Пацан прижался ко мне всем телом и в голос заплакал. Все его тело сотрясалось от рыданий. Он сбивчиво говорил, что такого не может быть, что отец сильный, что он не верит в случившееся. Да, в смерть близкого человека никогда не верится, тем более в таком возрасте, когда еще вся жизнь впереди и отец совсем не старый, а полный сил и энергии мужчина. Я уложил мальчишку на топчан, присел с ним рядом и, держа за руку, начал рассказывать о себе, о родителях, о своем детстве, о том, что мы обязательно найдем его мать, что все у него будет хорошо. Говорил все это на русском языке, но думаю, что Мигелю было сейчас без разницы, что я говорю, он понемногу успокаивался и вскоре уснул.
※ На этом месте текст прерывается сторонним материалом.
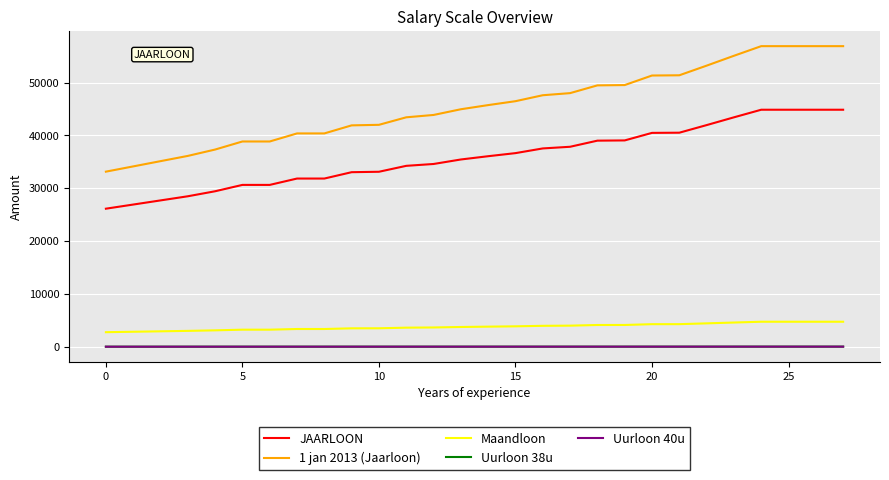

What is the lowest value of the Maandloon series?

2761.4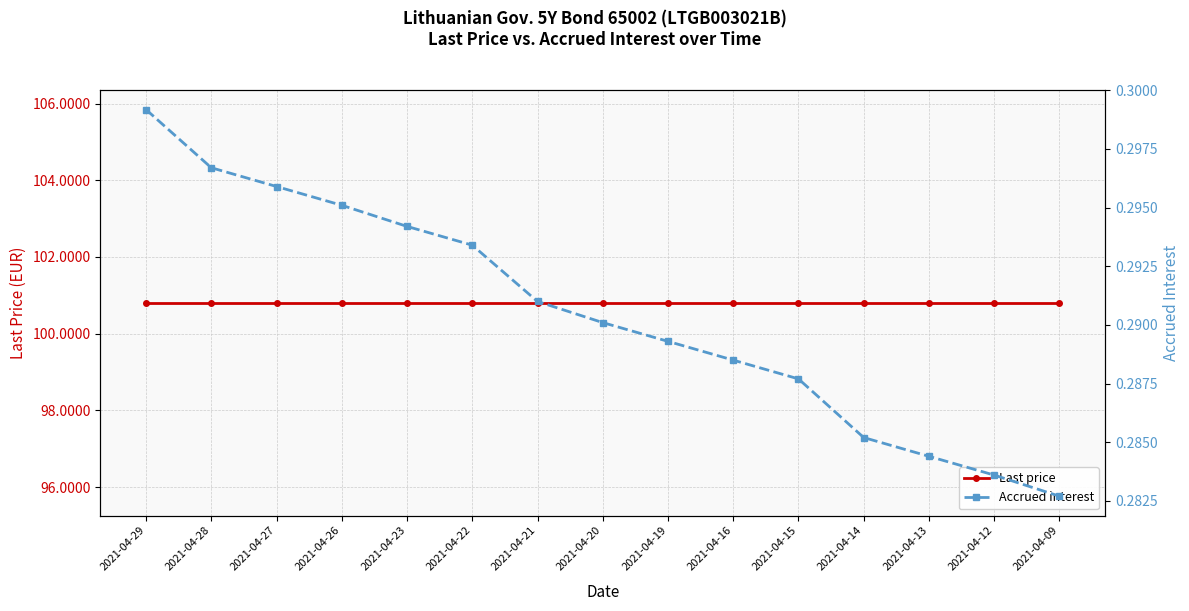

What is the sum of all Accrued interest values?

4.4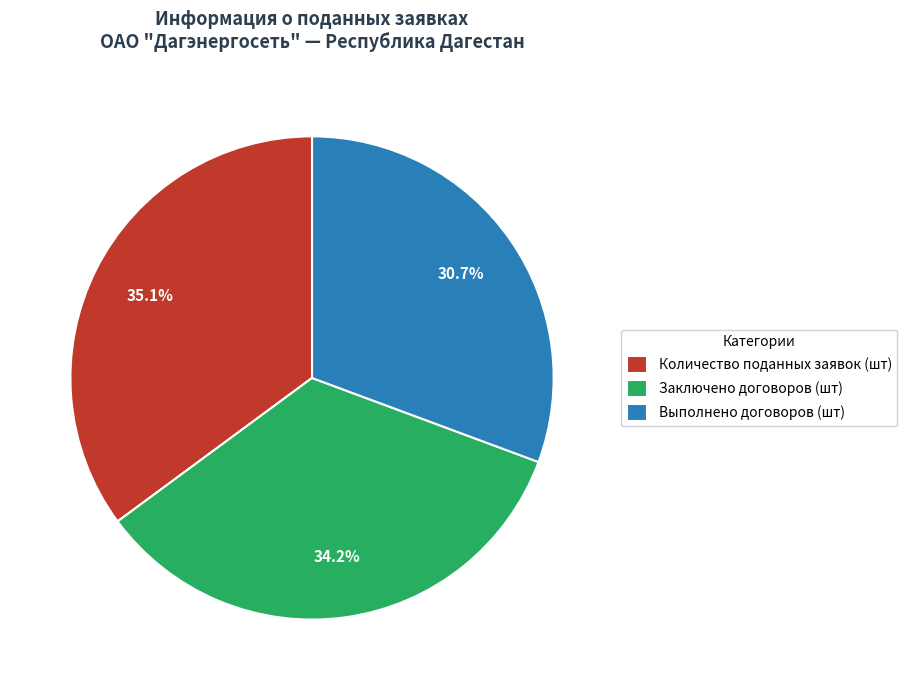

Is there a majority slice in this chart?

No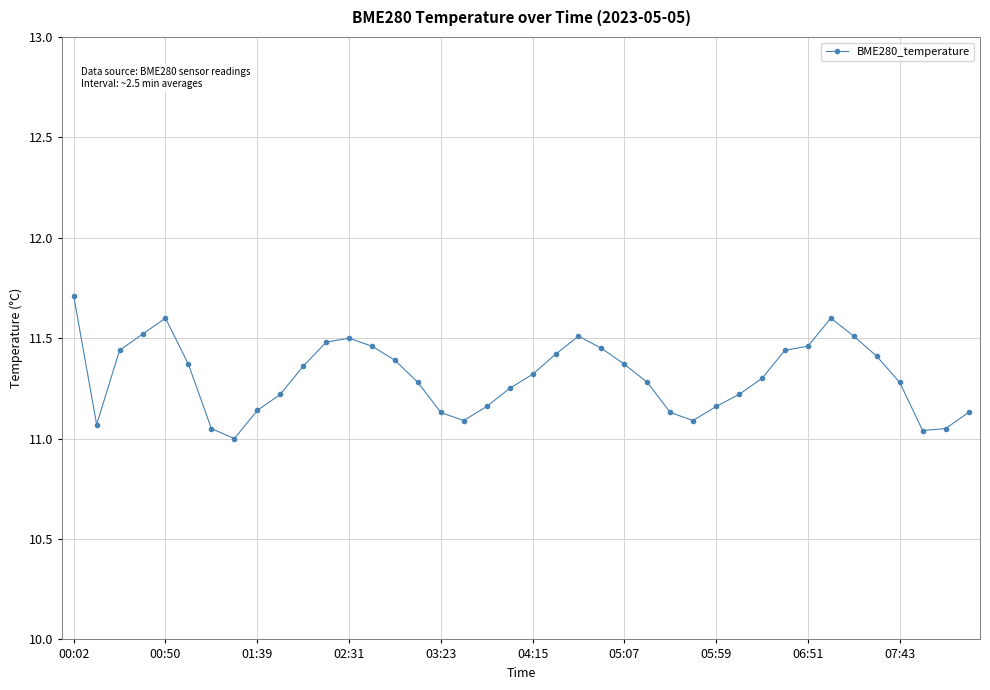

What is the sum of all values?

452.4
Я же еще долго не мог забыться сном, снова и снова вспоминал те мгновения, когда отец этого паренька дрался с драконом. Думал, мог ли я ему тогда помочь. Не находил такой возможности даже теоретически, снова возвращался к последним словам Марко. Перед тем как окончательно провалиться в полный кошмаров сон, дал себе обещание, что, как бы ни сложилась моя дальнейшая судьба, Мигель всегда будет со мной и я заменю мальчишке отца. Потом была ночь, в которой я дрался с целой оравой драконов и вытаскивал Мигеля из болотной трясины. В этих кошмарах меня преследовал Пабло на осле, но с автоматом Калашникова в руках, нас с Мигелем продавали в рабство берберам какие-то монстры без голов, но с глазами на животе.
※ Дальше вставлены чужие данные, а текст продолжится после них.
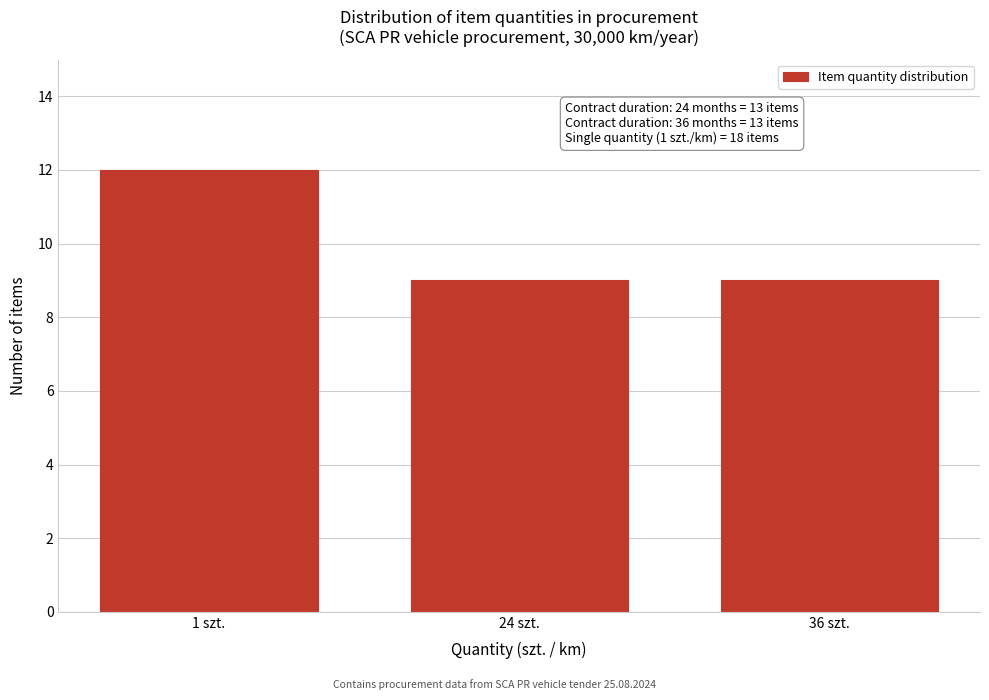

Reading left to right, list all the values displayed in this chart.

1 szt.=12	24 szt.=9	36 szt.=9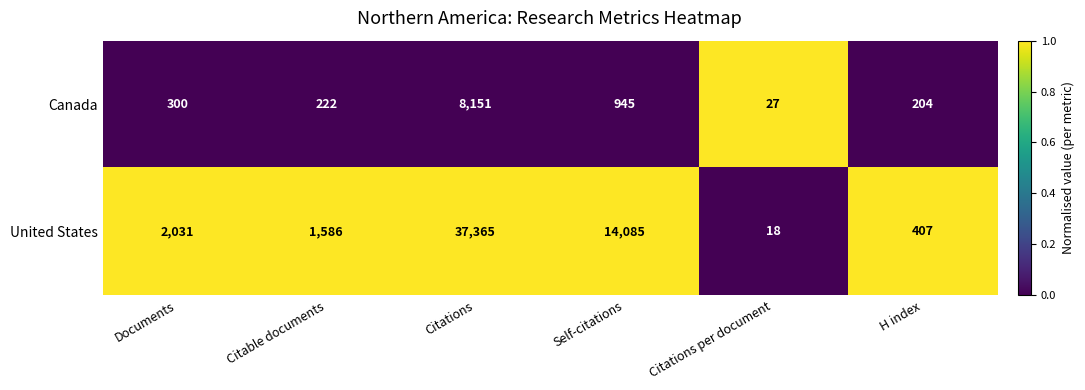

The value of Canada at Self-citations is 945. True or false?

True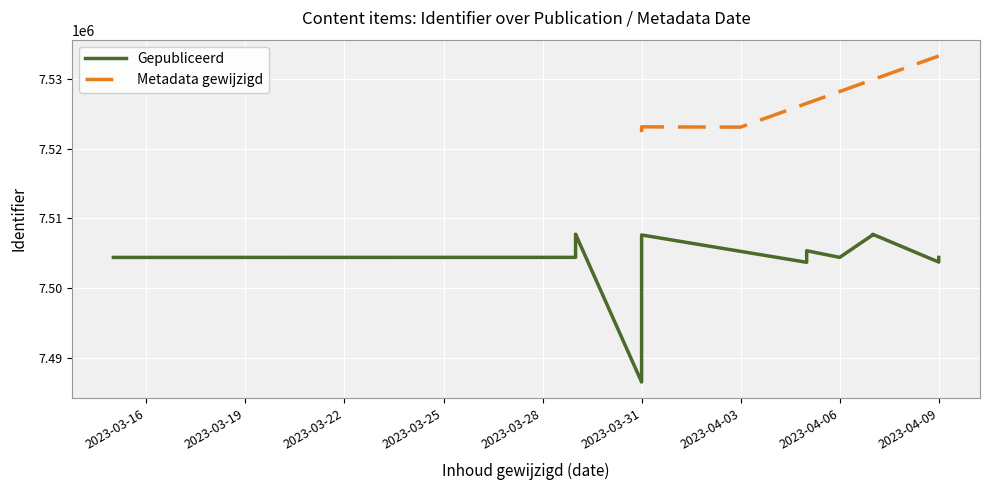

Does the chart display data point markers on the line(s)?

No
Потом я провалился в адское подземелье, но из-под каменной плиты, на которую упал, раздался стук, и черти визгливыми голосами стали требовать выпустить их из тюрьмы. Я прислушался, голос черта показался мне очень знакомым, и тут окончательно проснулся. Я лежал, скрючившись на полу возле камня, которым был прикрыт подвал, а оттуда стучался Пабло и просил выпустить его по нужде. Начинался третий день моего пребывания в параллельной реальности, на новом для меня Тенерифе.

Мигель тоже проснулся. Мы привели себя в порядок, позавтракали, чем Бог послал и занялись первостепенными делами. Нам с Мигелем надо было подняться к пещере, перезахоронить его отца. А потом думать, что делать дальше. Пленного мы взяли с собой, как дополнительную рабсилу, чтобы помогал копать последнее пристанище для отца Мигеля. Убитого мной дракона, я не собирался показывать Пабло, не хотелось, чтобы он увидел раскуроченную голову дракона, ведь легенду о Карбункуле мог знать не только охотник. Мало ли, что стражнику рассказывал покойный «сослуживец» Марко Круза. Поэтому, когда мы дошли до импровизированной могилы, стражника привязали к дереву, так, чтобы у него не было возможности видеть, что делается внизу на осыпи.